Feb 23, 2011 20:31 GMT  ·  By

Many rumors about AMD's Bulldozer performance in multi-threaded tasks have lately reached the Web, thanks to the modular approach used by the company when designing its next-generation high-performance architecture.

Now, however, we have finally received a response from AMD as one of its senior officials has detailed the way in which throughput scales when extra modules are added.

This information was provided by John Fruehe, director of Product Marketing for Server, Embedded and FireStream products at AMD, in a post on the XtremeSystems forum.

Bulldozer is AMD's next-generation high-performance CPU architecture that was designed from the ground up in order to eliminate some of the redundancies that come with traditional multi-core chips.

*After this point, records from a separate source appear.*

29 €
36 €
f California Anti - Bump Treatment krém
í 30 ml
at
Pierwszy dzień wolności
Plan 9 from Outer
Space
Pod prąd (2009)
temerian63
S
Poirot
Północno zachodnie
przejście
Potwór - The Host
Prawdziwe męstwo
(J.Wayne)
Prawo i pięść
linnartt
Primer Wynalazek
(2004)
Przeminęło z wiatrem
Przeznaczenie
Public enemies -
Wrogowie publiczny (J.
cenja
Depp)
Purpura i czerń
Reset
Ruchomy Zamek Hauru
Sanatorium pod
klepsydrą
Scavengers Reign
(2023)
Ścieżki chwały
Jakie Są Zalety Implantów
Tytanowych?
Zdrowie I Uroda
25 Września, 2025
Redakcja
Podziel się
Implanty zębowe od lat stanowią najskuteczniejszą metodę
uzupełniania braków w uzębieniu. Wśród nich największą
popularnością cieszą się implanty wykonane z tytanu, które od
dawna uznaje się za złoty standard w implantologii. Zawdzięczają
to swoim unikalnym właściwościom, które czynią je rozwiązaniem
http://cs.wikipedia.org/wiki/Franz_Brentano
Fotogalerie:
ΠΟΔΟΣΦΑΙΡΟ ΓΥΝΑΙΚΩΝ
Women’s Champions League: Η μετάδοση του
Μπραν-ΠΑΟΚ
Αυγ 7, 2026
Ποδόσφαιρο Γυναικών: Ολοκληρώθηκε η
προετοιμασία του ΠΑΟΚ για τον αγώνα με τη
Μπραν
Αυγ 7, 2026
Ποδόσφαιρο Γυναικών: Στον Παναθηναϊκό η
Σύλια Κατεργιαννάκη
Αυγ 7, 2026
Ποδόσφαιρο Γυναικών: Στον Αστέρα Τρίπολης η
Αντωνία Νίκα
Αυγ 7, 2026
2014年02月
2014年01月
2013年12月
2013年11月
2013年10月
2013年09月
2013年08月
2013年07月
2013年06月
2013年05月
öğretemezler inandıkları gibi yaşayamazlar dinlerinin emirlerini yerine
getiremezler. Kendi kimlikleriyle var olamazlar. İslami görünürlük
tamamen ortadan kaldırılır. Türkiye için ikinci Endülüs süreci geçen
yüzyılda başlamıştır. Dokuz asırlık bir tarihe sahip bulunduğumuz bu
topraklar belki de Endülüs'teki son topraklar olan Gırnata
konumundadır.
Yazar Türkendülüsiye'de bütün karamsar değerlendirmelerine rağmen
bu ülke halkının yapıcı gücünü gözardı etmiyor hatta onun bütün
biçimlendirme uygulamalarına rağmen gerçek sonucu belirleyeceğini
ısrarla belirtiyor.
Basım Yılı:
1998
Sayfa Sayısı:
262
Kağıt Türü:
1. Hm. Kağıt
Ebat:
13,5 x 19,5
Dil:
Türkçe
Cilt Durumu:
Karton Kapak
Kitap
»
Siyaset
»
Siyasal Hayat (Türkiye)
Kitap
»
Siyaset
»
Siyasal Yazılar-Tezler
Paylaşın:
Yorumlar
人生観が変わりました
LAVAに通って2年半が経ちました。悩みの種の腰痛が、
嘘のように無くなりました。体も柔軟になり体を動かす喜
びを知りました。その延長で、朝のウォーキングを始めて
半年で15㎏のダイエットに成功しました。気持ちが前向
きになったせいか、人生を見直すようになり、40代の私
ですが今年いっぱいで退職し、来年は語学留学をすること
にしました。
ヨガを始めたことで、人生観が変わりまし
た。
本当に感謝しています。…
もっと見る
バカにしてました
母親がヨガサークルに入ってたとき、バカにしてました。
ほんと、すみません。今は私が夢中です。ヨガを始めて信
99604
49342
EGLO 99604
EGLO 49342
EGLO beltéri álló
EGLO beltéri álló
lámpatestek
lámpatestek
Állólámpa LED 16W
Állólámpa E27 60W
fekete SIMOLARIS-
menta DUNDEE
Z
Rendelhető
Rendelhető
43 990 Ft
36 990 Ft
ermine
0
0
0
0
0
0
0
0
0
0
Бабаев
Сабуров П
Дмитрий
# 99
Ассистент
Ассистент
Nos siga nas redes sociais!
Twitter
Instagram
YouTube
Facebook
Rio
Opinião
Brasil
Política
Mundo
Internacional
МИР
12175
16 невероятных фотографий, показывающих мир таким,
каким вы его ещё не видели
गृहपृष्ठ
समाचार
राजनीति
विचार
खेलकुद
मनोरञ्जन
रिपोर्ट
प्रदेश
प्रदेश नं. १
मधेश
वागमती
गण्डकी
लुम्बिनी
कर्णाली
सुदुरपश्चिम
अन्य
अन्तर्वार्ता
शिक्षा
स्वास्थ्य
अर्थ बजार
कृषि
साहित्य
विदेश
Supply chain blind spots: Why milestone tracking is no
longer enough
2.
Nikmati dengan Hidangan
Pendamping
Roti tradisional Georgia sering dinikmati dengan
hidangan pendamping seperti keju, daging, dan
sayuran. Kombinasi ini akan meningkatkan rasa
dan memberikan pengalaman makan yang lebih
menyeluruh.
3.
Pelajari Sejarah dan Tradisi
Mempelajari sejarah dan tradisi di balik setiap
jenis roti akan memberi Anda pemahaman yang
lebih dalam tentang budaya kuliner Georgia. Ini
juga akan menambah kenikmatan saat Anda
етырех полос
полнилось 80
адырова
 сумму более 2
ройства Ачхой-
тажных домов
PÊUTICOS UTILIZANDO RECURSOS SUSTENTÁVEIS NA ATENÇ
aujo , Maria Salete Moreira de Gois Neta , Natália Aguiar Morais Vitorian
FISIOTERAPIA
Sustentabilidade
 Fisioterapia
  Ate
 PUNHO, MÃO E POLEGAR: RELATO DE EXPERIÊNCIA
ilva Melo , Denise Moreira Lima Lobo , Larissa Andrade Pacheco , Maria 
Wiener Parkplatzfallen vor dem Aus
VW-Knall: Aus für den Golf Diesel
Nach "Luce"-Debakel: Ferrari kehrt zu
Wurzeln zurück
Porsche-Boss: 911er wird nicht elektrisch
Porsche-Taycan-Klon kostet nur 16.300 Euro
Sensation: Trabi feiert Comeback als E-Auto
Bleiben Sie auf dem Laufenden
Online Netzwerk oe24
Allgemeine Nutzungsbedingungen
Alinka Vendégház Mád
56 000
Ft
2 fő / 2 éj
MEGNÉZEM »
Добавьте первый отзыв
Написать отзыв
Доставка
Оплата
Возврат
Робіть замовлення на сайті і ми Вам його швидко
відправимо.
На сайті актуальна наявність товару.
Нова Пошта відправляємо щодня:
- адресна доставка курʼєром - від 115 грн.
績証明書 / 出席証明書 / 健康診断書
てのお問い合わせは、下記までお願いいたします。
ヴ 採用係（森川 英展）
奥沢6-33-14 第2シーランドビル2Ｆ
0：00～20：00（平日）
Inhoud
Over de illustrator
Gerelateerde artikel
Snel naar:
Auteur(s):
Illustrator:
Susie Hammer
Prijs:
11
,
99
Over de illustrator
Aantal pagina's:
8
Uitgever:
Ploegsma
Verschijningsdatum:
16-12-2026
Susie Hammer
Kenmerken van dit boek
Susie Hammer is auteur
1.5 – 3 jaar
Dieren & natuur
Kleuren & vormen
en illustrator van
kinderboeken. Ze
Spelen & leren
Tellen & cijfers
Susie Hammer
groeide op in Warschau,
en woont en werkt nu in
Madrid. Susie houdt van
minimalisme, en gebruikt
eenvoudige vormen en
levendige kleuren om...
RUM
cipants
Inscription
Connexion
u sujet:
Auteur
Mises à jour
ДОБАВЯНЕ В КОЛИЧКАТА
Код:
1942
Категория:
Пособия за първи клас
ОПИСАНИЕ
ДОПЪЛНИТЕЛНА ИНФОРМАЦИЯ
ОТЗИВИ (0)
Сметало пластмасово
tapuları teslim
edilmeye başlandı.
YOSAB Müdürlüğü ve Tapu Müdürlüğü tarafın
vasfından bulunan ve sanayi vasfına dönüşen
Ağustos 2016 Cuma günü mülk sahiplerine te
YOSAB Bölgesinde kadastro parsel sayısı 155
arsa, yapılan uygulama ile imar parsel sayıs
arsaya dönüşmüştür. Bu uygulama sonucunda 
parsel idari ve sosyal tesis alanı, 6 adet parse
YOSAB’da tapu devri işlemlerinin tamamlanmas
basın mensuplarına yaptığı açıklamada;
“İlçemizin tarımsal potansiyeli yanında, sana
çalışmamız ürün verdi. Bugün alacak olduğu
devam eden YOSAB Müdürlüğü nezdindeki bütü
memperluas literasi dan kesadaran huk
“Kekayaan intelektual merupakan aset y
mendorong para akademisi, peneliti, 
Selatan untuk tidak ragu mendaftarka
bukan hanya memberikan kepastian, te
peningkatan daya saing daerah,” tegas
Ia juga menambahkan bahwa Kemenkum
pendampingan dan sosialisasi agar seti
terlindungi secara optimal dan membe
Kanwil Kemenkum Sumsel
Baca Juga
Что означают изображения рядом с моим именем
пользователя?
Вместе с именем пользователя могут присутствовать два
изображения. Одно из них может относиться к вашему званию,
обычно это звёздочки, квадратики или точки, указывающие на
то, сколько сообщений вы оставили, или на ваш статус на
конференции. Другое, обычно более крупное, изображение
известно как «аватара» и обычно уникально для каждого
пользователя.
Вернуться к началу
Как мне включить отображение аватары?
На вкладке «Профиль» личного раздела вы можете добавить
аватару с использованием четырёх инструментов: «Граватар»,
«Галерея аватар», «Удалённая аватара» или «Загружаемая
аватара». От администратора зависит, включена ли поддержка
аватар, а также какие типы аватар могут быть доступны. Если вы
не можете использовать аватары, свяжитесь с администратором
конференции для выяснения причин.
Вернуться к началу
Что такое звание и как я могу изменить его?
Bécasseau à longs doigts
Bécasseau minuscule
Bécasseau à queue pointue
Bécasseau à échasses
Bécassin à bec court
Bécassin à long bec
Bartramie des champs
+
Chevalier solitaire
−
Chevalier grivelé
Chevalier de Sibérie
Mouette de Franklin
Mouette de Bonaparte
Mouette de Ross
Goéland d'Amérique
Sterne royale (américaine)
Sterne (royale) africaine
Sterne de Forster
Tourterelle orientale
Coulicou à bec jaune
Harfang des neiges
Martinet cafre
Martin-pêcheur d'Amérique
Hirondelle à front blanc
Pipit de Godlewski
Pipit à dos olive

As a result, the processor uses a modular construction, each module being comprised of two 128-bit FMA floating point units, which can be combined into one 256-bit FPU, two integer cores, with four pipelines each, and as much as 2048KB of L2 cache.

Thanks to this design approach many have speculated that a Bulldozer module will face a certain performance hit, when both cores are fully loaded, compared to native dual core CPU.

However, as AMD's official explains, the penalty won't be as severe as previously thought, since adding a second core to a module only decreases the throughput of the whole module by 7-8% when compared to a dual core chip (based on the same architecture).

Compared to Intel's Hyper-Threading technology, which records a 39.5% hit when both cores are fully loaded, AMD's approach delivers far better throughput per core.

In addition, by making the architecture modular and by sharing some resources, AMD was able to squeeze more throughput out of the design than if it used independent cores or tried to use HyperThreading.

Advanced Micro Devices will showcase Bulldozer at the CeBIT 2011 fair, and the official launch is expected to take place in Q2 2011.